WORK REQUEST: Your answer should be every line of the records that contains the word "lines", copied as it stands.

RECORDS FOR THE TASK:
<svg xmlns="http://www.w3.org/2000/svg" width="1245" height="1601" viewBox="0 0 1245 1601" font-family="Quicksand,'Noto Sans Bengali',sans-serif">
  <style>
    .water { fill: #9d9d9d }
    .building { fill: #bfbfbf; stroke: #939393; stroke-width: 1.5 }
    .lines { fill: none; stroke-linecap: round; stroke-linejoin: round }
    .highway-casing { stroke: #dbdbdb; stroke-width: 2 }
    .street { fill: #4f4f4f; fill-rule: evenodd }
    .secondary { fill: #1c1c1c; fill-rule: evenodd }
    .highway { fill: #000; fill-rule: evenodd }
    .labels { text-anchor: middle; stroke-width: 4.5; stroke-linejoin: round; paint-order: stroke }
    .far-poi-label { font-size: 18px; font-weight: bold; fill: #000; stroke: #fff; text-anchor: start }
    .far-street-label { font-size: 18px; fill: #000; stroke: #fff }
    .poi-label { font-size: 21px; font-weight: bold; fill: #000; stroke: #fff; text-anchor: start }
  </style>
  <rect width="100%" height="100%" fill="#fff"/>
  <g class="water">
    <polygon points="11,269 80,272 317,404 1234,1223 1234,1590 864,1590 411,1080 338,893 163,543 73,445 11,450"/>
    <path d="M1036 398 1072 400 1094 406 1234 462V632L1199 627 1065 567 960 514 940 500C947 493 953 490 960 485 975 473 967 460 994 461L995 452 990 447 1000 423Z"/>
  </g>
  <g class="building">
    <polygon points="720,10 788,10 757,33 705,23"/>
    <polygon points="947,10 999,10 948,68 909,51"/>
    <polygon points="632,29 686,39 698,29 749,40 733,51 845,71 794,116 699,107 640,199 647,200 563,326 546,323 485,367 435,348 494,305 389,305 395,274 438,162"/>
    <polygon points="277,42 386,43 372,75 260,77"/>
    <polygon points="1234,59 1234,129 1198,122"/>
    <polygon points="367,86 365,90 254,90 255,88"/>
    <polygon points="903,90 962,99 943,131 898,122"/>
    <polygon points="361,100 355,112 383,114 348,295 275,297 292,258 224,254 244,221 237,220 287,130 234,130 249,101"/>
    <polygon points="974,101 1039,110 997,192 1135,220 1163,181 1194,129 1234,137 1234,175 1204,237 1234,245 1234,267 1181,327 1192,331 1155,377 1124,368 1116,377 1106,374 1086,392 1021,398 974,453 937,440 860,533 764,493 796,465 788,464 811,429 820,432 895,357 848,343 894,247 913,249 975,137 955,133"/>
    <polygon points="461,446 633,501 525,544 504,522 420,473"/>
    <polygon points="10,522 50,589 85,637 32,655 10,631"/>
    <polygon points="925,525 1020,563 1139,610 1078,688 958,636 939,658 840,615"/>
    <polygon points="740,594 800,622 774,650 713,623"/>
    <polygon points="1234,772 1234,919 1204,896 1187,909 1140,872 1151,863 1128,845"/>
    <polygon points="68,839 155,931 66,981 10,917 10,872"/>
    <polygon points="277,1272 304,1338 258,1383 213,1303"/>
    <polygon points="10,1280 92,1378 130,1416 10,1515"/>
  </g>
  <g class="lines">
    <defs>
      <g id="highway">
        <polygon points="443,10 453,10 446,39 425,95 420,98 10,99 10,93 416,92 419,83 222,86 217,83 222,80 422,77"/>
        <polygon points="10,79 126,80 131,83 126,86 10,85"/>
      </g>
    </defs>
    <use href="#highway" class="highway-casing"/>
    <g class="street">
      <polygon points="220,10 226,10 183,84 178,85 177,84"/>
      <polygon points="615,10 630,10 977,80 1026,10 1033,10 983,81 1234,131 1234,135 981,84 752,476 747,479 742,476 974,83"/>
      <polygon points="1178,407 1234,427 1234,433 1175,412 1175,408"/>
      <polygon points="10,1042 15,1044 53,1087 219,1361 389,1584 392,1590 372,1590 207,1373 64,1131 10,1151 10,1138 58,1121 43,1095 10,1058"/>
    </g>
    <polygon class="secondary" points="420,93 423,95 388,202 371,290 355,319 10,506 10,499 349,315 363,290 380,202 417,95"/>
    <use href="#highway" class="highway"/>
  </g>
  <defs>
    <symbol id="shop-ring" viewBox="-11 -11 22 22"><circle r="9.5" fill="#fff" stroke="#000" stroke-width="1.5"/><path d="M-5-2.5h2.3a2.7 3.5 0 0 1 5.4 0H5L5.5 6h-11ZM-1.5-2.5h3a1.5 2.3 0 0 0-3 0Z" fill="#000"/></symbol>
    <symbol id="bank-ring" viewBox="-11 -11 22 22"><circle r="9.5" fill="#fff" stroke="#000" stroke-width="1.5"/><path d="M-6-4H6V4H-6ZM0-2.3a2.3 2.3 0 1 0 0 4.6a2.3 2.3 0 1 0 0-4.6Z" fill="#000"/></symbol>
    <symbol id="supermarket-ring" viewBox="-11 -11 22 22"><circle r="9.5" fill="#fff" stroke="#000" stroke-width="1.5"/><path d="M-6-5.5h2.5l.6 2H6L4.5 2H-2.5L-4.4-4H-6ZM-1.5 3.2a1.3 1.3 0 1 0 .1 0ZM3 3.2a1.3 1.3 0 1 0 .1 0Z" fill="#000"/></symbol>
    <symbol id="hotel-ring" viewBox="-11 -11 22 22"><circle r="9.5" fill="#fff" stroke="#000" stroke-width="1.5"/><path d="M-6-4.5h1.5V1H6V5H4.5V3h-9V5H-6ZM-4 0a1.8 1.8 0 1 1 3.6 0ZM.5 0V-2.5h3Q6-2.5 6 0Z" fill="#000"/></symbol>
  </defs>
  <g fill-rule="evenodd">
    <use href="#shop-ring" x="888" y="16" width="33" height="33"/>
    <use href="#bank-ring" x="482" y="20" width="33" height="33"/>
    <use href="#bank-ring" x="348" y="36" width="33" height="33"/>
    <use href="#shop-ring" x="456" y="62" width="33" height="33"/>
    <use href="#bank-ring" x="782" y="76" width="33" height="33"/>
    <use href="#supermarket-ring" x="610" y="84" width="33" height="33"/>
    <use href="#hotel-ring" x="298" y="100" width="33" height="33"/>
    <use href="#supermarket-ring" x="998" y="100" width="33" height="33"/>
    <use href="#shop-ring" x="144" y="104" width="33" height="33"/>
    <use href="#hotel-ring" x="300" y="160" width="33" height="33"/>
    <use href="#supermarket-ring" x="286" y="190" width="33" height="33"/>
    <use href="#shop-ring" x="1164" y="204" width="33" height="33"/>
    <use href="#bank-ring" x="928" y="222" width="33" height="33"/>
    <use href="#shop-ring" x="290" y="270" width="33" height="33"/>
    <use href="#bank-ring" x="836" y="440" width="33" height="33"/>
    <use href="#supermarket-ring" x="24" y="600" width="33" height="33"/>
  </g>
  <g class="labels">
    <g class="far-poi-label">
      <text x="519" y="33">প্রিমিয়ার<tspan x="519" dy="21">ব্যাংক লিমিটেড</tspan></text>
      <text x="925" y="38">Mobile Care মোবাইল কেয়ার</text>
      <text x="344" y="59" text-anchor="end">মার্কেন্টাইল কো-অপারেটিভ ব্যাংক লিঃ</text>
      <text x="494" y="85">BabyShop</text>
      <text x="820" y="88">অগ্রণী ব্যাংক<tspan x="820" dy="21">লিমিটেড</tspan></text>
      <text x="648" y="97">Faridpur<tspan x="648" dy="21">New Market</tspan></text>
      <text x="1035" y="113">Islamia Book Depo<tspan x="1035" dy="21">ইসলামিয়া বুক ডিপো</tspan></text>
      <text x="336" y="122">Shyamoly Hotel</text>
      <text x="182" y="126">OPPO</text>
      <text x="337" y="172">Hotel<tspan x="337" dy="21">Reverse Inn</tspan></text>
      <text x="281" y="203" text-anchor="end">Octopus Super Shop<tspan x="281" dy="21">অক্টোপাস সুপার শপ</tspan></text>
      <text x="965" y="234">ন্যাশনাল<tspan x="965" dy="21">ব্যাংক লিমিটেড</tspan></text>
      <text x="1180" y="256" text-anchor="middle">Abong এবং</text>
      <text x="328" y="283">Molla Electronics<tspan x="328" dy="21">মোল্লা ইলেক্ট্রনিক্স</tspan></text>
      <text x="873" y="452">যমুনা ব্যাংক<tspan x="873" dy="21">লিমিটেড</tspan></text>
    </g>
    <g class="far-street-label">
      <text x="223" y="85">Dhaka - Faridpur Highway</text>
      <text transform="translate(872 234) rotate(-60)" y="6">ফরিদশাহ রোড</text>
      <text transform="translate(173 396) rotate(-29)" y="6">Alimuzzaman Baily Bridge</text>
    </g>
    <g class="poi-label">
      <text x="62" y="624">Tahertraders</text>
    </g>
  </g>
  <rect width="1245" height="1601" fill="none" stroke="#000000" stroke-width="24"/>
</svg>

TASK RESPONSE:
    .lines { fill: none; stroke-linecap: round; stroke-linejoin: round }
  <g class="lines">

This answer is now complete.